WHAT THE TASK REQUIRES
Only these lines of the data below are wanted: the one with "left hip: (453, 307, 1)", the one with "left elbow: (767, 185, 13)", and any lines between them, each repeated exactly.

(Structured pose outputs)
::::

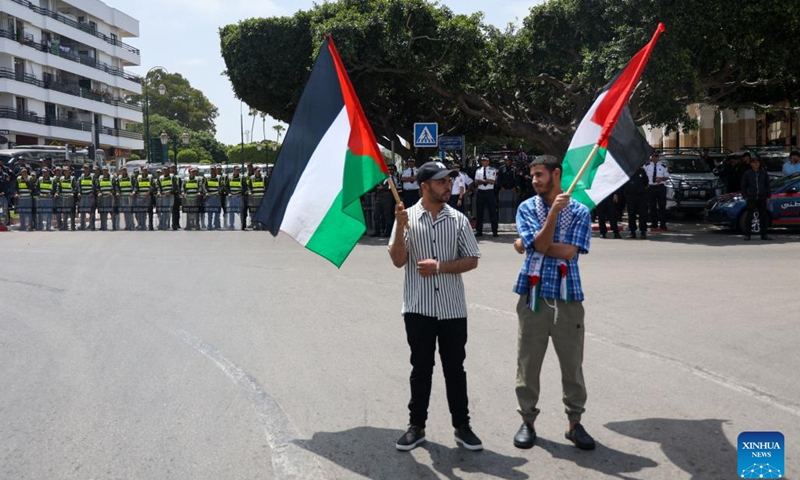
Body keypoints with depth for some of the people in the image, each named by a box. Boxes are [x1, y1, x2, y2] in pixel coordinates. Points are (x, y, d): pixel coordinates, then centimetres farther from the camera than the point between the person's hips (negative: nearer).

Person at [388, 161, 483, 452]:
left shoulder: (458, 219, 2)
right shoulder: (407, 217, -1)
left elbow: (472, 261, 0)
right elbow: (398, 260, -7)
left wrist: (440, 267, -13)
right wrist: (400, 227, -20)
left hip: (453, 307, 1)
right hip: (418, 307, -1)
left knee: (454, 368, 8)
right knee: (421, 368, 7)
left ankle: (462, 426, 18)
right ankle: (416, 426, 18)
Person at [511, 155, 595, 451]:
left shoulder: (580, 212, 2)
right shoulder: (527, 209, 3)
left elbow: (568, 252, -11)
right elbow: (540, 244, -11)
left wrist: (528, 245, -7)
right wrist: (554, 211, -20)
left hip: (567, 296, 0)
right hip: (533, 295, 0)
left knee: (572, 363, 6)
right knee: (528, 361, 6)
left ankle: (574, 423, 20)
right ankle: (527, 421, 20)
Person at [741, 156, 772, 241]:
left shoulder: (764, 173, 7)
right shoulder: (747, 173, 1)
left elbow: (767, 185, 13)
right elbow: (743, 186, 6)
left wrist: (768, 196, 8)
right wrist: (745, 197, -1)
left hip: (762, 198, 2)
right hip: (751, 198, -2)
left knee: (763, 216, 5)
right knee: (749, 216, -1)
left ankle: (764, 235, 11)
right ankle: (747, 234, 6)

::::

RESPONSE TO THIS EXERCISE
left hip: (453, 307, 1)
right hip: (418, 307, -1)
left knee: (454, 368, 8)
right knee: (421, 368, 7)
left ankle: (462, 426, 18)
right ankle: (416, 426, 18)
Person at [511, 155, 595, 451]:
left shoulder: (580, 212, 2)
right shoulder: (527, 209, 3)
left elbow: (568, 252, -11)
right elbow: (540, 244, -11)
left wrist: (528, 245, -7)
right wrist: (554, 211, -20)
left hip: (567, 296, 0)
right hip: (533, 295, 0)
left knee: (572, 363, 6)
right knee: (528, 361, 6)
left ankle: (574, 423, 20)
right ankle: (527, 421, 20)
Person at [741, 156, 772, 241]:
left shoulder: (764, 173, 7)
right shoulder: (747, 173, 1)
left elbow: (767, 185, 13)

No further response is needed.